#### Document section
[antlr-interest] ANTLR Parser file different on different machines - method to exceed 65535 characters

Tue Aug 23 08:25:15 PDT 2011

I think that your suspicions are correct. Complex predicates lead to 
complex lookahead, and complex keyword matches in the lexer lead to lots 
of function calls. Simplifying these things wherever you can will help. 
Because you are only having this problem with limited resources, it 
means that ANTLR is not getting stuck in an infinite loop at least. Your 
grammar is just very complex and requires lots of time and resources to 
process.

Someone else may be able to give you better advice on how to improve 
your predicates. The short answer is to make them as simple as they can 
be (as few lookahead tokens as are necessary to make the decision).

I can tell you from experience that if the language keywords are 
case-insensitive, there is a far better way than what you are doing. The 
trick is to define the tokens in all uppercase

PROCEDURE : 'PROCEDURE';

Then override the LA() function so that it returns in uppercase as well. 
I've only done this with the C target, so I won't be much help with 
specifics for the Javascript target. I'd suggest searching 
antlr.markmail.org for more info on this: 
http://markmail.org/message/yxjncd3vvew2vplu

- Justin

On 8/23/2011 10:59 AM, Luke Tucker wrote:
> Thanks for you response. The good news is that based on your comments, I have now managed to reproduce the problem at least. I ran the generation on a virtual machine with reduced memory and resources and got the same problem.
>
>
> I will try to use the -Xwatchconversion option to try to identify places where I need to improve the grammar. Am I correct in assuming that this might be related to using predicates with high-level rules? i.e. along the lines of "(expression)=>"
>
>
> Another possibility is that the STL language I am parsing has case-insensitive keywords therefore instead of setting up tokens the normal way, I have had to set up tokens for keywords in the following format:
>
> PROCEDURE    :    ('P'|'p')('R'|'r')('O'|'o')('C'|'c')('E'|'e')('D'|'d')('U'|'u')('R'|'r')('E'|'e');
>
>
> Could this be adding a lot of extra complexity? If so I would love to find a better way of doing this.
>
> The reason I am using ANTLR 3.2 is that this was the latest version available when development on the project began and now this version has become part of ESA's platform definition for Linux servers. If I can get this changed to ANTLR 3.4, will this work better with reduced memory or will the same thing occur?
########
#### Dataset
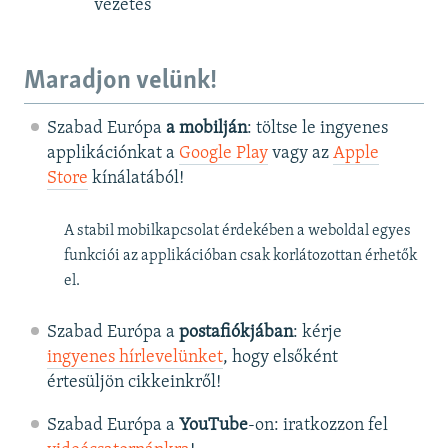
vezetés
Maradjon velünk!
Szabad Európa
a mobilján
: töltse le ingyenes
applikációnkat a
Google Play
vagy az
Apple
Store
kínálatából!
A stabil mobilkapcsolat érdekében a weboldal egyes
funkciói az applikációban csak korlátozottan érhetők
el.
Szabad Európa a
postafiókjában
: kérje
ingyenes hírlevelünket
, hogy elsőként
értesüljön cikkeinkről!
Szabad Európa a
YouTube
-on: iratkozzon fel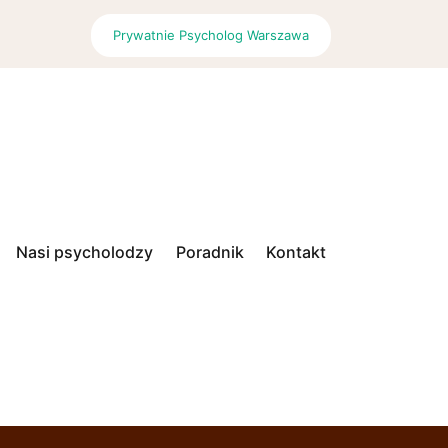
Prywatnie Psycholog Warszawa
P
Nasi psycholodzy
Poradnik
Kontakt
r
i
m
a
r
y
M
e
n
########
# Task instructions
1. In the ANTLR thread, with which target has Justin overridden the LA() function?
2. Reproduce word for word the stretch of the ANTLR thread from "PROCEDURE : 'PROCEDURE';" through "the same problem.".

# Responses to the tasks
1. The C target.

2.
PROCEDURE : 'PROCEDURE';

Then override the LA() function so that it returns in uppercase as well. 
I've only done this with the C target, so I won't be much help with 
specifics for the Javascript target. I'd suggest searching 
antlr.markmail.org for more info on this: 
http://markmail.org/message/yxjncd3vvew2vplu

- Justin

On 8/23/2011 10:59 AM, Luke Tucker wrote:
> Thanks for you response. The good news is that based on your comments, I have now managed to reproduce the problem at least. I ran the generation on a virtual machine with reduced memory and resources and got the same problem.